SOURCE EXTRACT
I attend a young single adult (YSA) ward in Orem. I’m the ward music chairman and teach Sunday School whenever the Sunday School President needs someone to fill in. I also work at the Provo Temple as an ordinance worker on Saturday mornings (when I can get myself up on time – 6am prayer meeting is rough). And I support the Brethren on and off the pulpit: that Church culture is constantly in need of improvement, and that Church doctrine really is divinely inspired and holds the answers to all of life’s important questions – not out of dogma or fear or brainwashing, but because I’ve seen the blessings in my own life.

Are You Authentically Happy? Or Deluded, Inauthentic, Repressed, and Afraid?
I’ll be honest. Autism, bipolar, and same-sex attraction mix together to make a perfect storm. And for some of my teenage years I was caught in that storm and had a hard time really being happy. Like many people, I wore a fa├žade on the outside to fool the world into thinking my life was good, when in reality I felt like I was drowning. 

But the answer to making life better wasn’t “finding myself” in homosexuality or “coming to terms with reality” on that measure. It was finding God, realizing how completely He loved me, and then surrendering my will to Him. Not assuming that He made me to be stagnant, or defining for myself what happiness would look like, but giving Him everything and being willing to suspend my own dreams, hopes, desires, fears, sins, and everything else in exchange for peace. It worked, and I’ve found happiness ever since. When my brother and sister fought cancer. When my cousins died of genetic disease or tragic accident. When I felt completely abandoned and forgotten by the world. God gave me the happiness and peace I needed. I’m truly and authentically happy with who I am because I embrace who I am – a son of God – and in following God’s path I find far greater happiness than I ever could find outside. True and lasting happiness isn’t something that comes from the outside, or even from optimism within. Happiness is a gift from God, cultivated in the furnace of affliction and bestowed upon those courageous enough to think it possible.

This Is Long. And I’m a Visual Learner. Do You Have a Short/Visual Version?
No. Sorry about that. But you can watch this YouTube video. It's my story set to Laura Story's Blessings.


What’s it Like to Be Gay, Autistic, and Mormon?

INFORMATION

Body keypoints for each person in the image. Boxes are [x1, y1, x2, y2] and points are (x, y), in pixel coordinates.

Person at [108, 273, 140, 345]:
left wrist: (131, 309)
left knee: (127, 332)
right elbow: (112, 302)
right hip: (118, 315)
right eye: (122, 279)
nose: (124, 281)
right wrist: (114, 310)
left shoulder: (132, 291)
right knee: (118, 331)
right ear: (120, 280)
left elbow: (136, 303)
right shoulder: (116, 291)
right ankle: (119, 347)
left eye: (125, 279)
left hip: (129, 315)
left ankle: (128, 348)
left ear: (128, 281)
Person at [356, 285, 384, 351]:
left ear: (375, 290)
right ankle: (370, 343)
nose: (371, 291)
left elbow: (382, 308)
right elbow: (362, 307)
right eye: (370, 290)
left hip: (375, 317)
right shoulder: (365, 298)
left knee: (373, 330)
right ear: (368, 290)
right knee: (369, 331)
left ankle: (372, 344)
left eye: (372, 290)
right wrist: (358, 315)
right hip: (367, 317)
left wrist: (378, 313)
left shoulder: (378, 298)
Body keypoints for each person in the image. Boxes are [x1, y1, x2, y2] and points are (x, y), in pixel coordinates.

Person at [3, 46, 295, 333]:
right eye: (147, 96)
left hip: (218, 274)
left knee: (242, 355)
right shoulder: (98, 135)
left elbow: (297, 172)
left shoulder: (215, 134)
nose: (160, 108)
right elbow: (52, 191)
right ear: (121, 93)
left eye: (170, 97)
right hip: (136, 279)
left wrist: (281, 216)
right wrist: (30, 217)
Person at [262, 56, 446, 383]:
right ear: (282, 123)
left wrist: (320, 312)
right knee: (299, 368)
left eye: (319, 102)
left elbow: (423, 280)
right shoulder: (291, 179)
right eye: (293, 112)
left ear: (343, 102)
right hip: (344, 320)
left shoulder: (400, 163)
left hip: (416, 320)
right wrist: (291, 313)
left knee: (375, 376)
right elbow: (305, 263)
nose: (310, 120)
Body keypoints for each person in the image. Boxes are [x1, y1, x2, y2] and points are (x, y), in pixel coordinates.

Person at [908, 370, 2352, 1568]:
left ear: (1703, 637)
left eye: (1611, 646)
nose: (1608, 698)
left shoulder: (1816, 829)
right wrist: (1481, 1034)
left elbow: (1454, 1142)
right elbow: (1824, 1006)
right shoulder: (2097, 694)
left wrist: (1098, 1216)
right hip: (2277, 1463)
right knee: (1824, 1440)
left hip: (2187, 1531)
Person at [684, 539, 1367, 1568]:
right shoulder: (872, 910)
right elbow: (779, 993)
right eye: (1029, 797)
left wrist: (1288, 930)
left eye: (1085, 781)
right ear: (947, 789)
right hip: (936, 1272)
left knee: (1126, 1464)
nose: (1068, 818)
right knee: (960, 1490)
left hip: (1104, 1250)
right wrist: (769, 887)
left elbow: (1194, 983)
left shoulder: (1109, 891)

WHAT THIS EXERCISE ASKS
a: Edit the essay on faith and same-sex attraction: reproduce everything from "I’ll be honest." down to "I was drowning.", with "storm" changed to "hurricane".
b: Resume the essay on being gay, autistic, and Mormon, picking up right after its final line.

EXPECTED RESPONSES
a:
I’ll be honest. Autism, bipolar, and same-sex attraction mix together to make a perfect hurricane. And for some of my teenage years I was caught in that hurricane and had a hard time really being happy. Like many people, I wore a fa├žade on the outside to fool the world into thinking my life was good, when in reality I felt like I was drowning.

b:
Perfect? Complicated? How much time do you have? I started writing here at (Gay) Mormon Guy over two years ago. There are almost 400 posts, and most of them talk about what it’s like to have same-sex attraction and be Mormon. I can’t talk for anyone else. But in my case homosexuality doesn’t really play a big part in my life. I’m a faithful Mormon guy and, except for being eligible and unmarried at 26, look completely normal from the outside. Except for the struggles with addiction and understanding epic moral quandaries, having same-sex attraction has been a mostly positive experience… and made me a more loving, caring, and authentic person as a whole.

Having same-gender attraction means that I’m physically attracted to guys (Kissing Guysis a good visceral post that conveys that reality) and need to connect emotionally with them more than most other guys (you can read about that in Homosexuality Isn't Just About Sexuality). That’s frustrating, because most guys don’t have the desire/need to engage at the emotional depth I need for a valuable relationship. But honestly autism impacts relationships much more than just that. It puts a massive divide between me and everyone else in the world, and I feel like I and everyone who wants to be my friend has to put in a huge amount of effort just to keep a relationship alive. Together, it’s like being thirsty enough to drink a lake and having to use a 5-foot straw. 

In addition, neither autism nor same-sex attraction are visible from the outside, which means that people assume that I’m normal and don’t have different needs. If I were in a wheelchair, then people would offer to open the door for me. But when you have different social needs, there aren’t many people who are able to see what you lack and help when you’re in distress. And even those who know may not understand what it means. 

It also complicates things that I look like I’m in control of my life. Enough so that many people don’t really believe or understand when I talk about the depth of the problems I face.

Being Mormon, though, has made all that worth it. Within the Church of Jesus Christ of Latter-day Saints, I have a community of people who love me. A place to serve and be a part of other people’s lives. A connection with God. Knowledge and inspiration from people in my community. The opportunity to lift others and bring them peace and happiness. Priesthood power to call down miracles from Heaven in behalf of the people I love. The ability to change and become better, cleaner, happier. And miracles that happen every single day in my own life… with promises of many, many more to come. The doctrines of the Church, when I finally understood them and how they apply to me, personally, gave me so much faith and hope and peace… something I was never able to find outside. More than anything, being Mormon makes me incredibly happy. It gives me a reason to wake up in the morning, and fills my heart with gratitude each night that God was willing to let me find the secret to eternal joy and also trusts me enough to let me share it with others.

Why a Blog in the First Place?
About three years ago, I realized that I wasn’t the only person in the Church with same-gender attraction. Up until that point, I had honestly thought that I was. 

I know. I’m socially clueless. Get over it. 

I had the impulse to reach out to help others and made a posting on Craigslist written to guys who wanted to be faithful members of the Church. I offered to be a friend to talk to.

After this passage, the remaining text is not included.